La aldaba
Carlos Navarro Antolín
La sanidad funciona bien muchas veces en Andalucía
Nunca una palabra tan breve ha estado tan preñada de otras: desolación, tragedia, hambre, frío, muerte. Nunca una palabra ha sido adjetivada con tanto esmero para camuflar su carga de horror y limar las aristas de la destrucción. Guerra preventiva. Guerra defensiva. Guerra santa. Guerra civil. En el prólogo que el traductor y profesor Javier Brox está preparando a la edición, inédita en España, del libro autobiográfico de Francesco Fausto Nitti – periodista italiano, partisano en su tierra y miembro de la resistencia francesa– hace un exhaustivo repaso al sentido semiológico de la palabra, a sus orígenes y su etimología y sobre todo a cómo, durante siglos, se ha ido enmascarando para quitarle una brutalidad que su significado no pierde nunca. Recuerda Brox que tras la llamada guerra civil española –abunda por cierto en ese concepto de “civil” que explica exactamente lo contrario, la expresión menos civilizadora de la masacre– el Ministerio de Guerra cambió su nombre por el de Ministerio de Defensa. Como si la defensa fuera motivo suficiente para entender el olor y el fragor de las batallas. Uno de nuestros más brillantes intelectuales, a los que resulta recomendable releer siempre y hoy más que nunca, Francisco Ayala, dejó escrito: “quien dice estar dispuesto a morir por una causa, en realidad es que está dispuesto a matar por ella”. Y el, seguramente más conocido, historiador Anthony Beevor, que ha relatado como nadie algunos de los episodios más sangrientos del siglo XX (Stalingrado, Berlín, Creta, la guerra española) advirtió, hace pocos días en Sevilla, de que el campo de batalla de las nuevas guerras son las ciudades. Luego el objetivo son los civiles. Aquellos que en los medios llamamos “víctimas inocentes” y que produce tanto desasosiego escuchar, como si alguien fuera tan culpable que mereciera morir. Y sufrir. Porque algunas de las escenas que estamos viendo (Netanyahu y Hamas empatando en el tablero del dolor) provocan tal desazón que la muerte aparece casi como el mal menor de vidas que llevan generaciones en un ay de miedo y de terror.

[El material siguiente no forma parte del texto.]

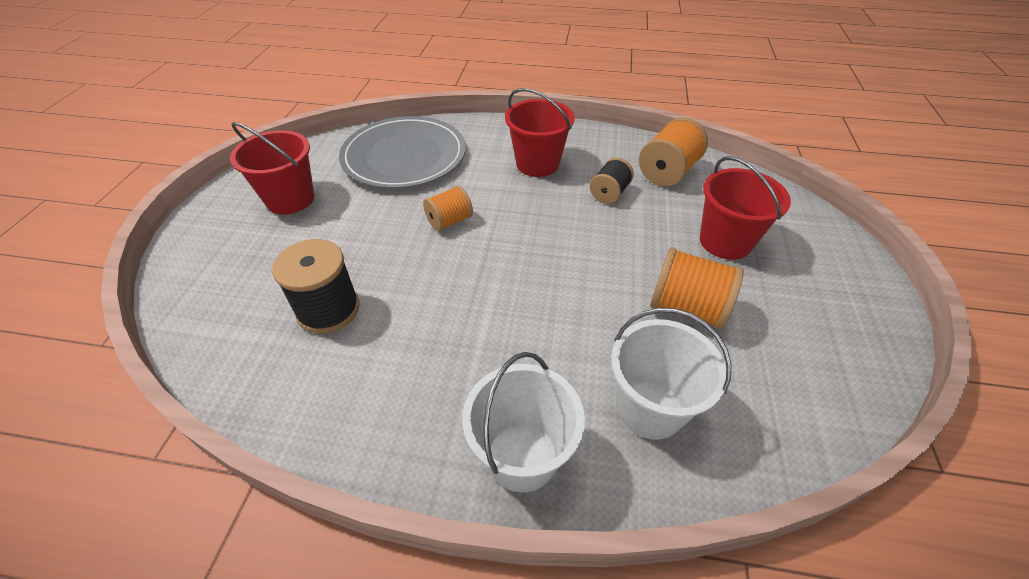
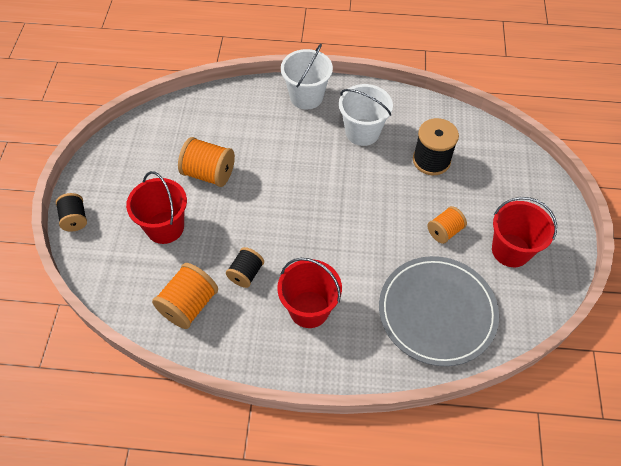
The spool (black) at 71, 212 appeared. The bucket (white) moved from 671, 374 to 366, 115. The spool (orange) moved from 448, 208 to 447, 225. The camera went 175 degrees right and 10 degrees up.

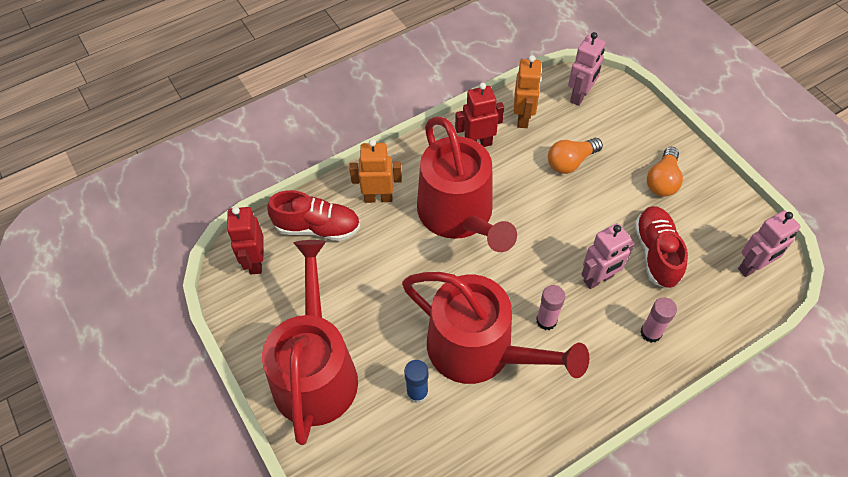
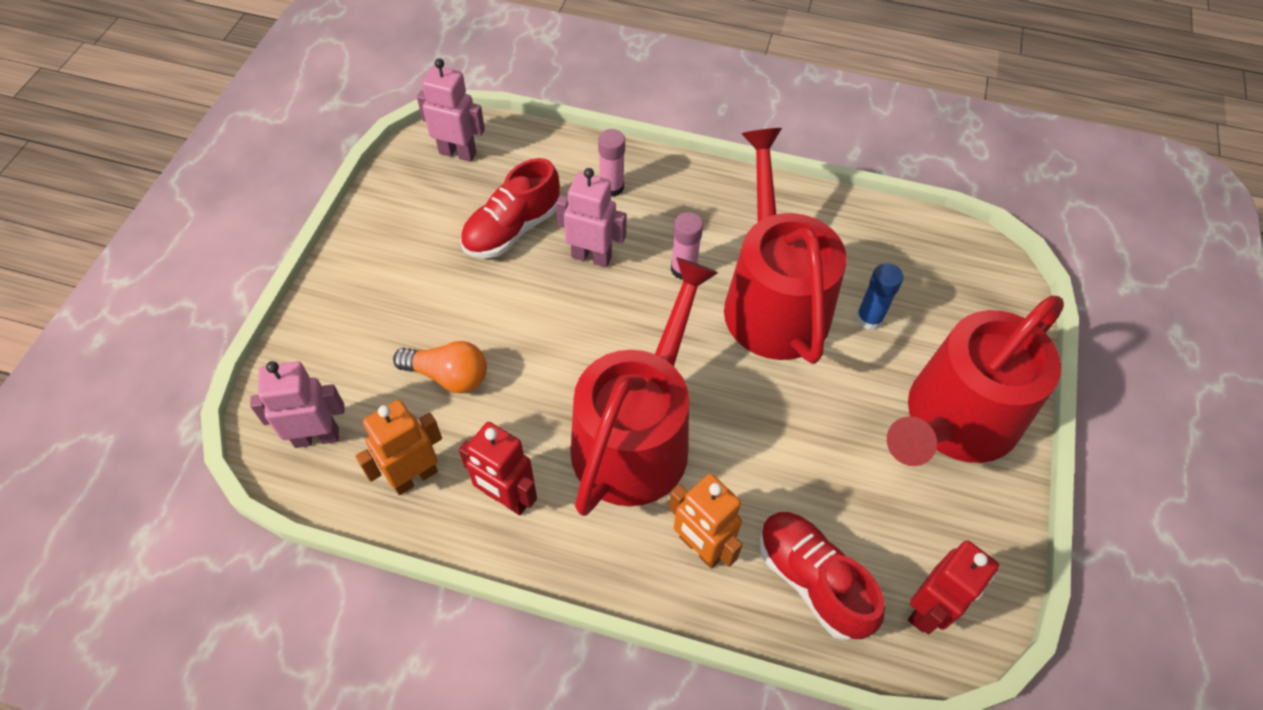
The light bulb (orange) at 665, 172 disappeared. The camera went 135 degrees left and 0 degrees up.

Tres culturas, la Fundación que nació para defender la convivencia entre religiones y filosofías, es aquí mismo, cruzando el puente, una bandera blanca, un grito de alto el fuego. Recuerdo hace algunos años en Esauira, la ciudad-madre de André Azoulai, copresidente y alma de la fundación, la proyección de un documental que contaba una marcha pacífica y a pie de mujeres israelíes y palestinas pidiendo el cese de la barbarie y demostrando que las vidas humanas merecen siempre un acuerdo. Luego, hubo un recital de flamenco andalusí. La cultura nunca es guerra. No existen las guerras culturales.
Solamente la guerra y a quien conviene que haya quien muera y mate. Basta con señalar un enemigo y convertirlo, en todo caso, en un daño colateral. Otra expresión llena de vileza.